We only wanted to help with ideas if we could help you make ti render faster.


Vladimir Repcak

Posts 359
06 May 2020 09:39


So, I have it finally running stable at 640x480 (@32bit).

It does, indeed, look significantly sharper. My previous low-poly scenes couldn't possibly show it that well (I mean - last time I ran at 640x480, I had that simple base segment with 10 triangles), but when you got ~1,000 triangles in the scene, going all the way to the distance, it's quite another thing...

Few options:
1. Reduce the framerate lock from 30 fps to 20 fps
2. Reduce the scene complexity to retain stable 30 fps lock
3. Keep 30 fps lock, but accept frequent framedrops to 20 fps

Next benchmark on the target HW will give me the data.

If I had to hazard a guess, I'm leaning towards option 2.


Vladimir Repcak

Posts 359
06 May 2020 09:45


Gunnar von Boehn wrote:

  Its all good.
  We only wanted to help with ideas if we could help you make ti render faster.

OK, performance question :)

- I am clearing the framebuffer by copying the background bitmap.
- I have unrolled full scanline (320x) worth of move.l (a0)+,(a1)+
- This means that at 320x240, there's only 240x a loop overhead op (dbra)

How will the code above fill both CPU pipes with regards to pipeline stalls ?

Wouldn't it be more effective to have 2 sets of pointers (say, one scanline apart) and just keep copying two rows at the same time ?
Something like:
move.l (a0)+,(a1)+    ; Row X
move.l (a2)+,(a3)+    ; Row X+1 (e.g. a2 is 320px further than a0)

The above would be unrolled 320x to minimize loop overhead.

Especially at 640x480, that's 4x more instructions than at 320x240.



Gunnar von Boehn
(Apollo Team Member)
Posts 6207
06 May 2020 09:48


Vladimir Repcak wrote:

Few options:
  1. Reduce the framerate lock from 30 fps to 20 fps
  2. Reduce the scene complexity to retain stable 30 fps lock
  3. Keep 30 fps lock, but accept frequent framedrops to 20 fps

You speak of "framerate" lock.
How did you implement such "lock"?




Gunnar von Boehn
(Apollo Team Member)
Posts 6207
06 May 2020 09:59


Vladimir Repcak wrote:

How will the code above fill both CPU pipes with regards to pipeline stalls ?

DBRA can be executed in 2nd Pipe (for free)

Vladimir Repcak wrote:

  Wouldn't it be more effective to have 2 sets of pointers (say, one scanline apart) and just keep copying two rows at the same time ?
  Something like:
  move.l (a0)+,(a1)+    ; Row X
  move.l (a2)+,(a3)+    ; Row X+1 (e.g. a2 is 320px further than a0)

No this is not good.
This code would create Read from 2 different memory regions and write to 2 different regions and the write would be 32bit.

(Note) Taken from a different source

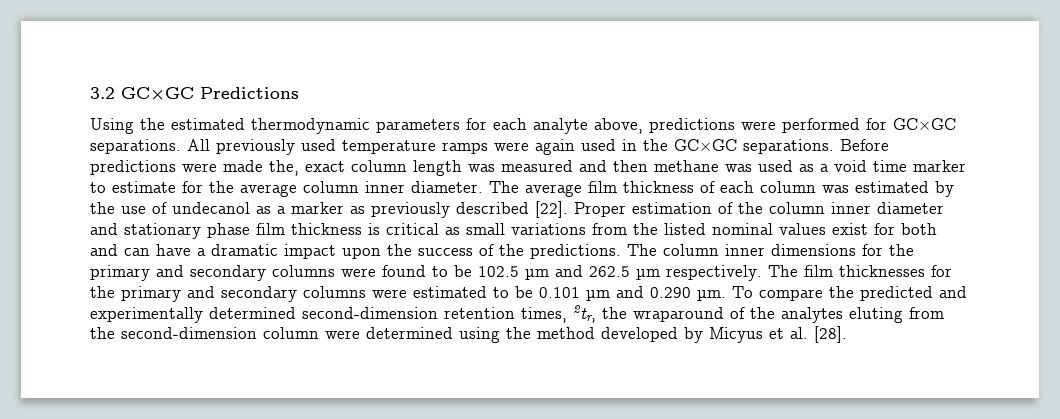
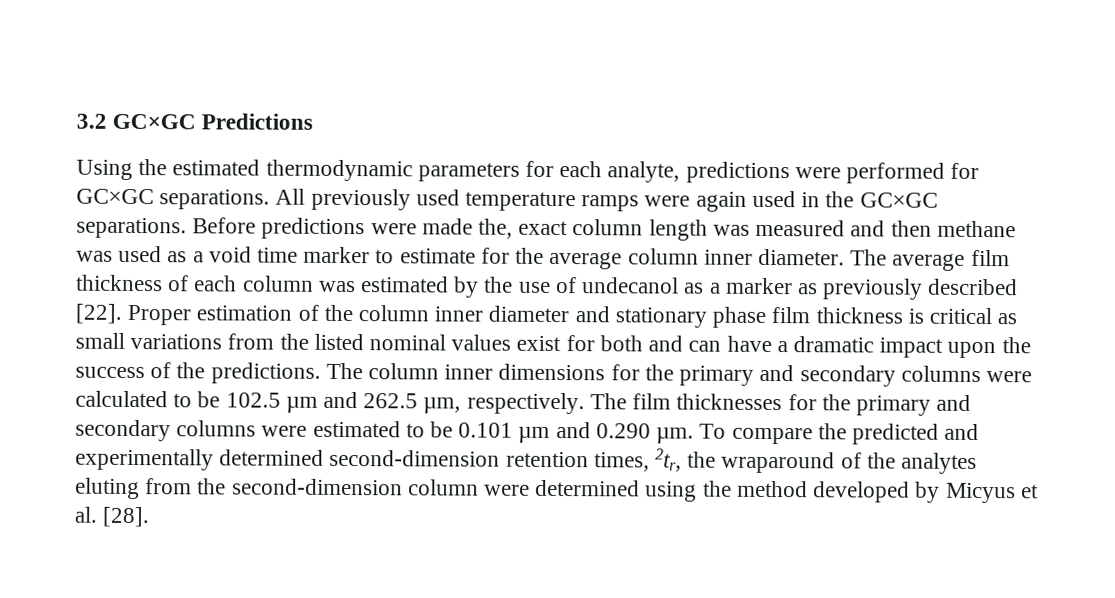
[533,118,643,134] analyte above, -> [607,161,681,183] analyte,
[382,265,426,277] found -> [75,390,168,408] calculated
[636,269,660,280] µm -> [423,397,462,414] µm,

The memory stream prefetching will work better if you continuously read from 1 memory region. And also if you write continuously to one region you can create 64bit write which will be faster

Such Loop such give you good performance.


LOOP
  move.l (A0)+,(A1)+
  move.l (A0)+,(A1)+
  move.l (A0)+,(A1)+
  move.l (A0)+,(A1)+
dbra D0,LOOP

Just make sure you "screen buffer" is 64bit aligned.




Vladimir Repcak

Posts 359
06 May 2020 10:00


By waiting till vblank, after scene has finished rendering.

Each frame of the scene has different amount of instructions executed, so there's some difference between how long each frame takes to execute.

Let's say I target 1.49 frames for average and allow 50% of frame time for a buffer (exact number still remains to be benchmarked). Then even in worst case I still only take 1.99 frame.

And I can still keep stable framerate.  Which is paramount for a great gameplay experience.

Occasional dropping from 60 to 30 fps in high-speed environment is quite horrendous (from direct experience). It's much better to keep 30 fps lock, but without framedrops.